Example Workflow¶
This section of the guide covers the process of running of the CCDC
implementation (yatsm.algorithms.ccdc.CCDCesque
), including
the change detection and classification steps of the process, on
an example dataset centered on Harvard Forest in Masssachusetts.
It assumes you have already installed YATSM.
Data¶
The data used in this example are part of the collection of time series subsets described in the landsat_stack repository.
Download at least the p013r030_images.tar.bz2 as described in the repository instructions. Place all downloads in the directory you want to work in (preferably a new directory), and then unzip the files. The directory structure created should look similar to the following:
$ tree
├── p013r030
│ ├── images
│ │ ├── example_img
│ │ ├── example_img.aux.xml
│ │ ├── example_img.hdr
│ │ ├── LE70130301999211EDC00
│ │ │ ├── LE70130301999211EDC00_MTL.txt
│ │ │ ├── LE70130301999211EDC00_stack
│ │ │ ├── LE70130301999211EDC00_stack.aux.xml
│ │ │ └── LE70130301999211EDC00_stack.hdr
...
│ │ ├── LT50130302011316GNC01
│ │ │ ├── LT50130302011316GNC01_MTL.txt
│ │ │ ├── LT50130302011316GNC01_stack
│ │ │ ├── LT50130302011316GNC01_stack.aux.xml
│ │ │ └── LT50130302011316GNC01_stack.hdr
│ │ └── YATSM
│ │ ├── yatsm_r0.npz
│ │ ├── yatsm_r100.npz
...
│ └── maps
│ ├── p013r030_HF_change_first_1985-2016.gtif
│ ├── p013r030_HF_change_first_1985-2016.gtif.aux.xml
│ ├── p013r030_HF_change_last_1985-2016.gtif
│ ├── p013r030_HF_change_last_1985-2016.gtif.aux.xml
...
│ └── p013r030_maps.qgs
├── p013r030_images.tar.bz2
├── p013r030_maps.tar.gz
└── p013r030_results.tar.gz
Setup¶
To use any of the built-in programs that facilitate running time series analysis, we need to describe the time series data using a CSV file and we need to provide our analysis parameters using a configuration file (specified in the YAML format).
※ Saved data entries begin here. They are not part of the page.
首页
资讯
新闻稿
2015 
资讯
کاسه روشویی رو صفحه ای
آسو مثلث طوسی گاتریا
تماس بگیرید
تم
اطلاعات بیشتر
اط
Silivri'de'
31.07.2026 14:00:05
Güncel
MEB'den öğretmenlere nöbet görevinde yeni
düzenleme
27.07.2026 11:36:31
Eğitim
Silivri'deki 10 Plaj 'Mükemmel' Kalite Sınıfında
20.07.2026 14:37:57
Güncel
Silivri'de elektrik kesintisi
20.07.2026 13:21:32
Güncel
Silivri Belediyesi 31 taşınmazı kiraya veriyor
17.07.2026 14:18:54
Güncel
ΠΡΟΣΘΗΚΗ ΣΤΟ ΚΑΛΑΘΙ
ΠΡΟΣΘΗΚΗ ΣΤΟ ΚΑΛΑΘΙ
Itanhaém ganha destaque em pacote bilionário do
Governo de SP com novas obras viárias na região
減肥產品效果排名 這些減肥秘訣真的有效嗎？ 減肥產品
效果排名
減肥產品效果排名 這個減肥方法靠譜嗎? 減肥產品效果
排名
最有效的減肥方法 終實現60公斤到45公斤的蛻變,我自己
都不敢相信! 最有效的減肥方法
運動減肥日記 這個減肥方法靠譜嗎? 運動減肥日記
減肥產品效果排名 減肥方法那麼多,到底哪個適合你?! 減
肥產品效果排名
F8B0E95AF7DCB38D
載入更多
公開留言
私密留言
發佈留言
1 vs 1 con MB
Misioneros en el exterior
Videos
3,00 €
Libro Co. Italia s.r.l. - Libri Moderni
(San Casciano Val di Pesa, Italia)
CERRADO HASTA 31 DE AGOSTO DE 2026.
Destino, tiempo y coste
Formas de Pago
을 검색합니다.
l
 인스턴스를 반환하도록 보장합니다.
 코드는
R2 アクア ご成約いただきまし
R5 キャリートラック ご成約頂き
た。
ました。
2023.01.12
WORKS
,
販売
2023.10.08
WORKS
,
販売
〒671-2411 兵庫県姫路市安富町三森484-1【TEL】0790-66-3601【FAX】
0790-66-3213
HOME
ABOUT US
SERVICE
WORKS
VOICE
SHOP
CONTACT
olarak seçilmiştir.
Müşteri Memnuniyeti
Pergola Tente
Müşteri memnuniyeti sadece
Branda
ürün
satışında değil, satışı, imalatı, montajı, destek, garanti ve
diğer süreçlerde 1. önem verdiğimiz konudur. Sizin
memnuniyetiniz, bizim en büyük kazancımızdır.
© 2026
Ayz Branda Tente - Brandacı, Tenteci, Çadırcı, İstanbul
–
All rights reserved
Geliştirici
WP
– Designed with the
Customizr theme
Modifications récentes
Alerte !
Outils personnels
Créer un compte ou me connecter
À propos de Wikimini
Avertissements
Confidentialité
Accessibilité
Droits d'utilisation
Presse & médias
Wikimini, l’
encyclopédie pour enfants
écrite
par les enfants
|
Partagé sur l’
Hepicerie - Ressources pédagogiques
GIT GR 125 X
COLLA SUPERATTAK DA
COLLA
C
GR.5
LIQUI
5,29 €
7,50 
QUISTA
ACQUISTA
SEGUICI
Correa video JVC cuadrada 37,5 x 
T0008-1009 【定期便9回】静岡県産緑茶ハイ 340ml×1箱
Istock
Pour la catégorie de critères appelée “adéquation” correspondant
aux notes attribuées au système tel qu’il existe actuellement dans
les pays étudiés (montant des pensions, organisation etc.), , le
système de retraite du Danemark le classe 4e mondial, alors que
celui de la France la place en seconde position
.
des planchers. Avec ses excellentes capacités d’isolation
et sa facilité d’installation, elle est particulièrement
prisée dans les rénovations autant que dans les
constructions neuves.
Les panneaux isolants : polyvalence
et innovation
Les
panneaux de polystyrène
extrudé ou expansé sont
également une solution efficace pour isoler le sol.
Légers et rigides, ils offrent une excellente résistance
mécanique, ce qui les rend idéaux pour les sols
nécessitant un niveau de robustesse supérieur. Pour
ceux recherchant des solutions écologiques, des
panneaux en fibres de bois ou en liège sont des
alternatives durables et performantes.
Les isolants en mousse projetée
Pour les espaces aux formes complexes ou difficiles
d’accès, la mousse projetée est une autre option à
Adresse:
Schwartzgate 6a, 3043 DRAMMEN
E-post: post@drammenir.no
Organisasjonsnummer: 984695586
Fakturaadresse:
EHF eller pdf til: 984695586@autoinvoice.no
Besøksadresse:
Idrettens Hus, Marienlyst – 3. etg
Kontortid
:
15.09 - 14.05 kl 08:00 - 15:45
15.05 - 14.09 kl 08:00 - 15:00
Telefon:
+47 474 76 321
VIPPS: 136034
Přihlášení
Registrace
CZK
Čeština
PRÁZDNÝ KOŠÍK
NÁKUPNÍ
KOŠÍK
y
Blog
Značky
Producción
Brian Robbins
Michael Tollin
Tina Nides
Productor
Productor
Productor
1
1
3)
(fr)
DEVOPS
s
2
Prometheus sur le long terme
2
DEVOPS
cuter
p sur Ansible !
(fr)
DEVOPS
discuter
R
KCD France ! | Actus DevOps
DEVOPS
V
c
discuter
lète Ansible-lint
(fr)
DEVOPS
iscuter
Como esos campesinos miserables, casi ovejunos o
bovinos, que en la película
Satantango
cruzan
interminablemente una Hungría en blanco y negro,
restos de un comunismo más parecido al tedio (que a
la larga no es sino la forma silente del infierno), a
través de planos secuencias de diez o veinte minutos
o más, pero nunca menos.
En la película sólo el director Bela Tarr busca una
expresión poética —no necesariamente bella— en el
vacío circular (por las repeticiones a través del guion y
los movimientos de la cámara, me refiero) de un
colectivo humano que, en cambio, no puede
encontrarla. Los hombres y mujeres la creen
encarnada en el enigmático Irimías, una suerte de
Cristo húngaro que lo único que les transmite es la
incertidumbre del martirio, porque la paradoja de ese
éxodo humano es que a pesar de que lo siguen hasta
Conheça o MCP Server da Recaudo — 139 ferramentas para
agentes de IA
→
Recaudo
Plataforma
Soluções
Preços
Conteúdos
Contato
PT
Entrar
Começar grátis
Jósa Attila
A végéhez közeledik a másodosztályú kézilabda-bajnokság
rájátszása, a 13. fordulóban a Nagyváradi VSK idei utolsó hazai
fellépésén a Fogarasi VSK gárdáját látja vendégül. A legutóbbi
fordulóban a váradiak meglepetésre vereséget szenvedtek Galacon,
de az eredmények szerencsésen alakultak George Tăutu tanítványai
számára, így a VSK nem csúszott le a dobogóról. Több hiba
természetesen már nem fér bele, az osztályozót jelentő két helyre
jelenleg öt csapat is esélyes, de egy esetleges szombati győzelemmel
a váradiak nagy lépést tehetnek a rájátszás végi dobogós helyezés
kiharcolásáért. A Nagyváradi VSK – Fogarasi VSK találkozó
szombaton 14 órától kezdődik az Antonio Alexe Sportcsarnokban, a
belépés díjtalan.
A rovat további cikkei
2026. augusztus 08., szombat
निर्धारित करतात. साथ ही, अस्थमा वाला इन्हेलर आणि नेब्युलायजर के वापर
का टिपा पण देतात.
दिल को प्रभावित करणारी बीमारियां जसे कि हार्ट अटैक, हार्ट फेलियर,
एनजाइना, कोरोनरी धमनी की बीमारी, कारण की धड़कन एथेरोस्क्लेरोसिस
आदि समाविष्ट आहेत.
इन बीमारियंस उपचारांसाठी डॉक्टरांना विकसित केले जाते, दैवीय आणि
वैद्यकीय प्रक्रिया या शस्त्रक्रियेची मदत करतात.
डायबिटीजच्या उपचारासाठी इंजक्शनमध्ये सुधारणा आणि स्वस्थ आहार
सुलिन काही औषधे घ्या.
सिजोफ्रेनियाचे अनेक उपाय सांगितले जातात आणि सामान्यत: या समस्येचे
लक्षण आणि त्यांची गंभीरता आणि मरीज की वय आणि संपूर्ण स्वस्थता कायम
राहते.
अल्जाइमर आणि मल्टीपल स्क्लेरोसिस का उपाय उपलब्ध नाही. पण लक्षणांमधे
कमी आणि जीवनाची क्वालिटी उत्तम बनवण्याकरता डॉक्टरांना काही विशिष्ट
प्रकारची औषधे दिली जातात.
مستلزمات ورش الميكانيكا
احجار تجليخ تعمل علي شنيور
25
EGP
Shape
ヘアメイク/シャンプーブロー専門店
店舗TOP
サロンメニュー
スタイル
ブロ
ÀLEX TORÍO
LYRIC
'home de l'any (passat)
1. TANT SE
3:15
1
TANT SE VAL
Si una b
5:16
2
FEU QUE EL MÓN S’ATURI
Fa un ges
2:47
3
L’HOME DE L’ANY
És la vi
To begin, copy the example configuration file located within this repository
as examples/p013r030/p013r030.yaml
, or by downloading it from Github
(p013r030.yaml).
Next, we will use the helper script located at scripts/gen_date_file.sh
to generate a CSV file with the columns date
and filename
and rows for each image we want to include in our analysis. For example,
date,filename
1984162,images/LT50130301984162XXX08/LT50130301984162XXX08_stack
1984274,images/LT50130301984274PAC08/LT50130301984274PAC08_stack
1984290,images/LT50130301984290PAC16/LT50130301984290PAC16_stack
You can use the Bash helper script, located in the repository as
scripts/gen_date_file.sh
, to create this CSV file. If this script
doesn’t work for your data, or you can’t run Bash scripts, generate
this information using some other means.
$ scripts/gen_date_file.sh -v images images.csv
Searching in images
Searching for pattern: L*stack
YYYYDOY starts at 9
Output file is images.csv
Found 423 images
Next, open the configuration file with a text editor and make some changes
under the dataset:
section to point to this newly generated images.csv
file (adjust this name if you named the CSV file something different). Change
the value of the input_file
parameter. You will also want to change the
values for output
and cache_line_dir
, which control the location
of output result files and “cached data” files, respectively.
dataset:
# Text file containing dates and images
input_file: "images.csv"
# Input date format
date_format: "%Y%j"
# Output location
output: "images/YATSM"
# Output file prefix (e.g., [prefix]_[line].npz)
output_prefix: "yatsm_r"
# Total number of bands
n_bands: 8
# Mask band (e.g., Fmask)
mask_band: 8
# List of integer values to mask within the mask band
mask_values: [2, 3, 4, 255]
# Valid range of band data
# specify 1 range for all bands, or specify ranges for each band
min_values: 0
max_values: 10000
# Use BIP image reader? If not, use GDAL to read in
use_bip_reader: False
# Directory location for caching dataset lines
cache_line_dir: "cache"
Pixel Plotter¶
A good first test to make sure your dataset configuration was successful,
as well as a good place to start for experimenting with different runtime
parameters, is using the yatsm pixel
command
Batch Change Detection Processing¶
The next step in the process is to run the change detection on all pixels in your dataset.
Change Detection Visualization¶
Classification Training¶
Find training data, remembering to record the range of time for which
the training data is accurate or relevant for so we will know which
time series segment attributes (X
) to match with the training data
labels (y
).
Classification Prediction¶
Using the trained classifier, classify the time series segments identified in the change detection step.